## PRUÉBALO:
Transcribe sin ningún cambio cada una de las líneas de todas las filas que aparecen a continuación.

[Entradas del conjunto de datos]
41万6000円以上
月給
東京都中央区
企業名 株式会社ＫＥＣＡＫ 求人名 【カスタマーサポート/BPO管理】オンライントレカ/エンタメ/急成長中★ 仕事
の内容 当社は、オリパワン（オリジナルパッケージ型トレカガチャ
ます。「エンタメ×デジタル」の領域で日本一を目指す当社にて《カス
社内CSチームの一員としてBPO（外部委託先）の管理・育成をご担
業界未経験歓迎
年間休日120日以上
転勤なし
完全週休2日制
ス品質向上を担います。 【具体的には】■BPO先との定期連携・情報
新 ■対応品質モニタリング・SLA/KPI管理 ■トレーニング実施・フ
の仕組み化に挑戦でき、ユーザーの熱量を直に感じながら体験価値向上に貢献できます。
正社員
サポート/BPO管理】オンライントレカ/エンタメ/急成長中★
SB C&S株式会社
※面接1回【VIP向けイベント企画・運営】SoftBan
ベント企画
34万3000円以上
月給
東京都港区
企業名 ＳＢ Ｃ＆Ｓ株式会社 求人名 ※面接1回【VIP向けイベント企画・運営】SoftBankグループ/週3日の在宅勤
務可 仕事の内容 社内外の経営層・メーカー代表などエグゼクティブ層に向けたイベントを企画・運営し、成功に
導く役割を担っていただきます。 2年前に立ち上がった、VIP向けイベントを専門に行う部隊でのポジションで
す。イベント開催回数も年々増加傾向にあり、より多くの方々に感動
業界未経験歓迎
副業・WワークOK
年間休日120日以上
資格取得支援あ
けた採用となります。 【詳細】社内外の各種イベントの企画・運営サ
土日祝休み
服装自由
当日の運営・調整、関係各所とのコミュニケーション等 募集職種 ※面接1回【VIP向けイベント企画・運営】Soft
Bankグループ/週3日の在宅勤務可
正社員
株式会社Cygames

## RESPUESTA:
41万6000円以上
月給
東京都中央区
企業名 株式会社ＫＥＣＡＫ 求人名 【カスタマーサポート/BPO管理】オンライントレカ/エンタメ/急成長中★ 仕事
の内容 当社は、オリパワン（オリジナルパッケージ型トレカガチャ
ます。「エンタメ×デジタル」の領域で日本一を目指す当社にて《カス
社内CSチームの一員としてBPO（外部委託先）の管理・育成をご担
業界未経験歓迎
年間休日120日以上
転勤なし
完全週休2日制
ス品質向上を担います。 【具体的には】■BPO先との定期連携・情報
新 ■対応品質モニタリング・SLA/KPI管理 ■トレーニング実施・フ
の仕組み化に挑戦でき、ユーザーの熱量を直に感じながら体験価値向上に貢献できます。
正社員
サポート/BPO管理】オンライントレカ/エンタメ/急成長中★
SB C&S株式会社
※面接1回【VIP向けイベント企画・運営】SoftBan
ベント企画
34万3000円以上
月給
東京都港区
企業名 ＳＢ Ｃ＆Ｓ株式会社 求人名 ※面接1回【VIP向けイベント企画・運営】SoftBankグループ/週3日の在宅勤
務可 仕事の内容 社内外の経営層・メーカー代表などエグゼクティブ層に向けたイベントを企画・運営し、成功に
導く役割を担っていただきます。 2年前に立ち上がった、VIP向けイベントを専門に行う部隊でのポジションで
す。イベント開催回数も年々増加傾向にあり、より多くの方々に感動
業界未経験歓迎
副業・WワークOK
年間休日120日以上
資格取得支援あ
けた採用となります。 【詳細】社内外の各種イベントの企画・運営サ
土日祝休み
服装自由
当日の運営・調整、関係各所とのコミュニケーション等 募集職種 ※面接1回【VIP向けイベント企画・運営】Soft
Bankグループ/週3日の在宅勤務可
正社員
株式会社Cygames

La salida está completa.